The new law substantially jacks up the cost of the Everglades project by requiring land purchases to be negotiated under the state's condemnation law, instead of the U.S. government's. That lets large landowners stiff taxpayers for attorney fees, consultants and witness expenses.
Many millions of dollars will be added to the price of land needed to reconstruct South Florida's freshwater drainage system. The chief beneficiary of this latest gouging would be Flo-Sun, the sugar conglomerate with vast holdings near Lake Okeechobee.
A relatively small chunk of cane acreage is essential to the Everglades puzzle, which is why water managers want to purchase it. Thanks to lawmakers, Flo-Sun now stands to make an even fatter-than-usual killing.

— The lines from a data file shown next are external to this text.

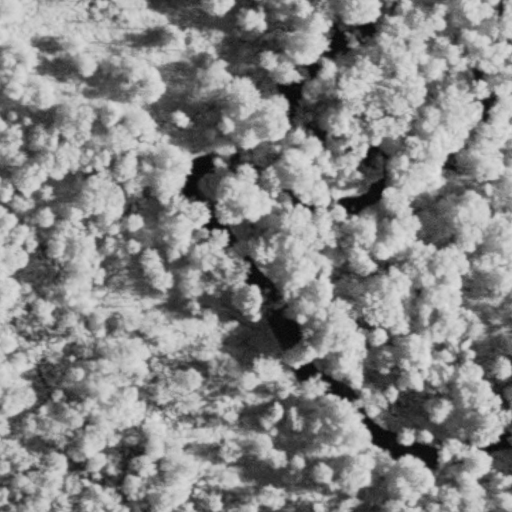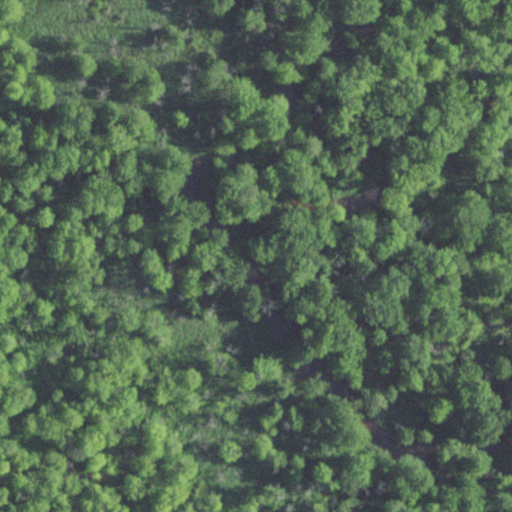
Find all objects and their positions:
river: (191, 149)
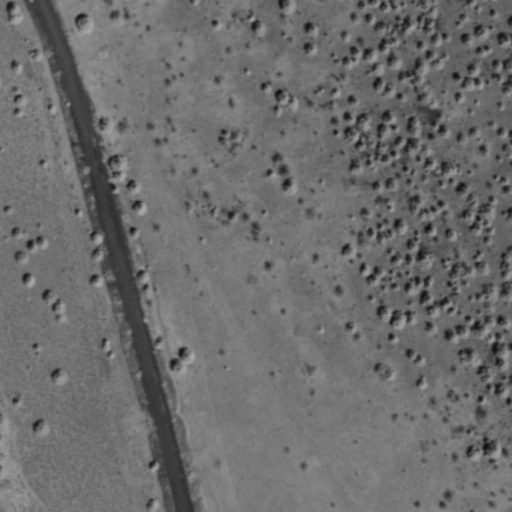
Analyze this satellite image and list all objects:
road: (78, 261)
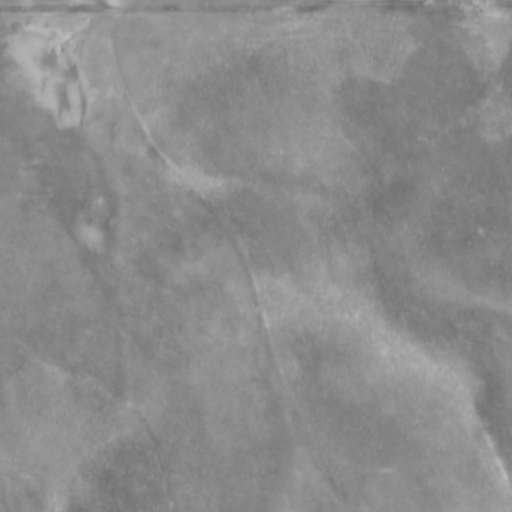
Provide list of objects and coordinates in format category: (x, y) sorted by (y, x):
road: (256, 5)
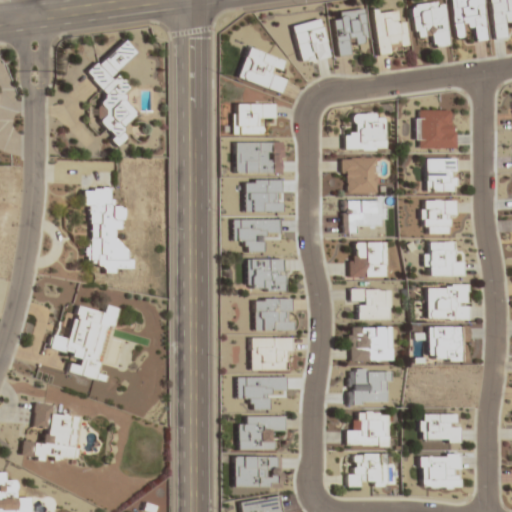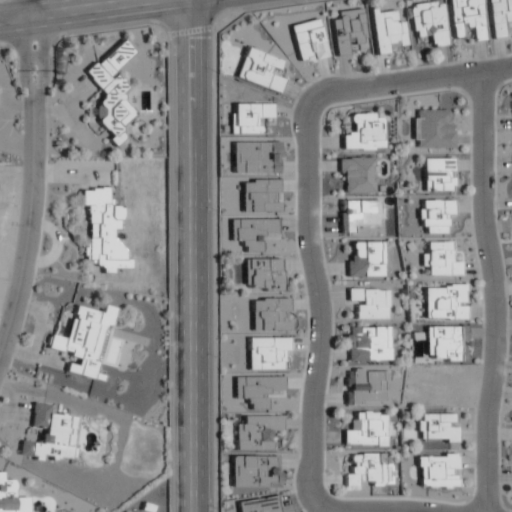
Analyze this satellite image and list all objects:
street lamp: (297, 4)
road: (37, 7)
road: (73, 10)
building: (498, 16)
building: (465, 18)
building: (427, 23)
building: (347, 30)
building: (386, 31)
building: (308, 41)
road: (42, 57)
road: (24, 58)
street lamp: (451, 60)
building: (259, 70)
street lamp: (214, 71)
street lamp: (32, 81)
street lamp: (308, 82)
building: (109, 91)
building: (248, 117)
building: (431, 129)
building: (363, 132)
building: (437, 174)
building: (356, 175)
street lamp: (214, 210)
building: (433, 215)
street lamp: (14, 225)
road: (28, 227)
street lamp: (167, 228)
building: (101, 230)
road: (310, 252)
road: (191, 256)
building: (365, 260)
building: (438, 260)
building: (262, 274)
street lamp: (478, 280)
road: (494, 291)
street lamp: (304, 295)
building: (444, 302)
building: (369, 303)
building: (269, 314)
building: (84, 340)
building: (366, 344)
building: (444, 344)
building: (266, 353)
street lamp: (215, 357)
street lamp: (168, 426)
building: (436, 427)
building: (366, 429)
building: (256, 432)
building: (49, 434)
building: (365, 470)
building: (253, 471)
building: (435, 471)
street lamp: (472, 486)
building: (10, 498)
building: (257, 505)
street lamp: (215, 508)
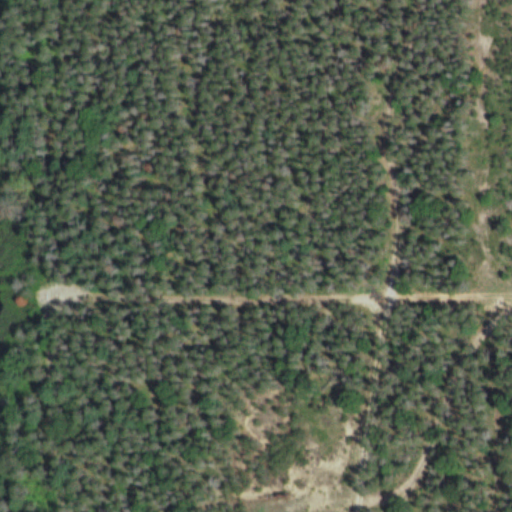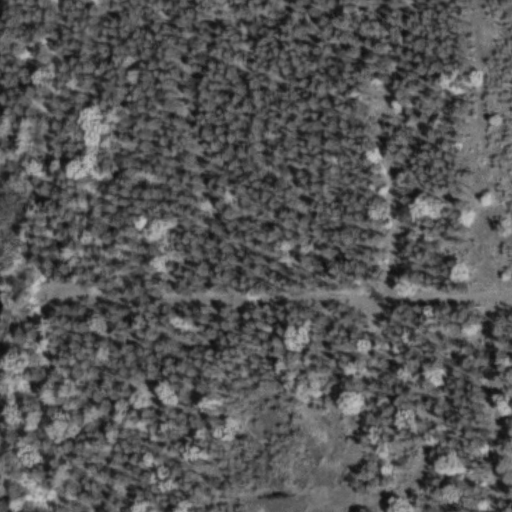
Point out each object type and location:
road: (374, 99)
road: (53, 147)
road: (374, 269)
road: (279, 301)
road: (442, 406)
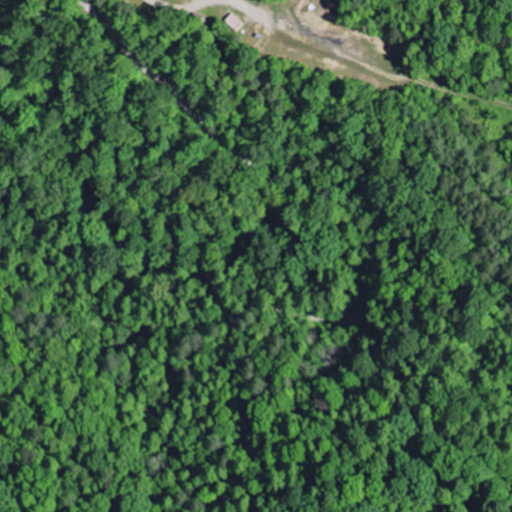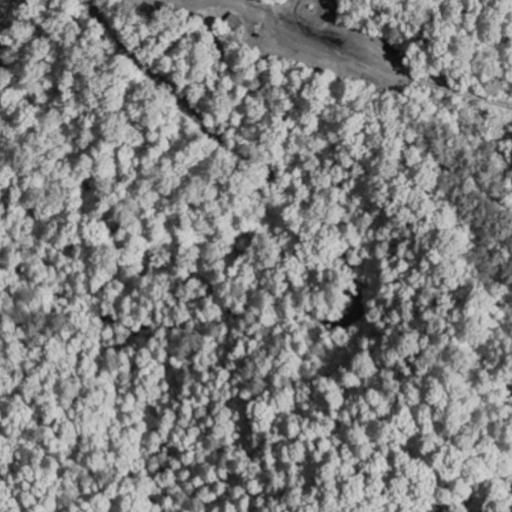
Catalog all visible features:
road: (363, 282)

The rip-off has a perversely splendid irony. Big Sugar spent decades using the Everglades as its toilet, and receiving U.S. subsidies all the while. Now that it's time to help clean up the mess, the sugar barons don't want to play by Uncle Sam's rules.
Oh, they're happy to take federal bucks for their property, but they don't want the feds to limit how much.
So: First we pay the sugar tycoons while they're polluting our water supply. Then we pay them even more for selling us back what they screwed up in the first place. And who says welfare is dead?
The Flo-Sun bill is such egregious larceny that it has been attacked by two local congressmen, Democrat Peter Deutsch and Republican E. Clay Shaw, who both fear it will drive the cost of Everglades restoration so high as to cripple it.
The last hope lies with Gov. Lawton Chiles, who with a stroke of the pen should snuff the Flo-Sun giveaway, along with another disastrous bill pushed by U.S. Sugar and adopted in the Legislature's final craven moments.
That measure gives lawmakers a virtual item-by-item veto over all future changes to the Everglades project, even if no state funds are involved. It's plainly designed to subvert the comprehensive study of South Florida's watershed now being completed by the U.S. Army Corps of Engineers.
Remember that the Corps and the South Florida Water Management District were empowered by Congress to replumb and repurify the Everglades—an enormous engineering project to which every taxpayer in America is contributing.
The last and worst thing to happen would be another layer of interference—not just extra bureaucracy, but grubby political meddling that could bring the restoration process to a grinding halt.
It's no surprise that Big Sugar, like Big Tobacco, is scared by what's happening lately in Washington, D.C. It's also no surprise that cane growers are turning for a bailout to their favorite slobbering lapdogs, the state politicians in Tallahassee.
Historically, the Legislature has been a faithful friend to Big Sugar and most major agricultural interests. Anything they wanted to dump in our drinking water or spray on the ground was pretty much OK with lawmakers, which is one reason our rivers, bays and estuaries are so sick today.
Allowing the Legislature to now appoint itself chief caretaker of the Everglades would be like putting Ted Kaczynski in charge of the postal service.
If Chiles doesn't do something, the Everglades Forever Act is doomed to be another hollow promise. They'll need to rename it Big Sugar Forever.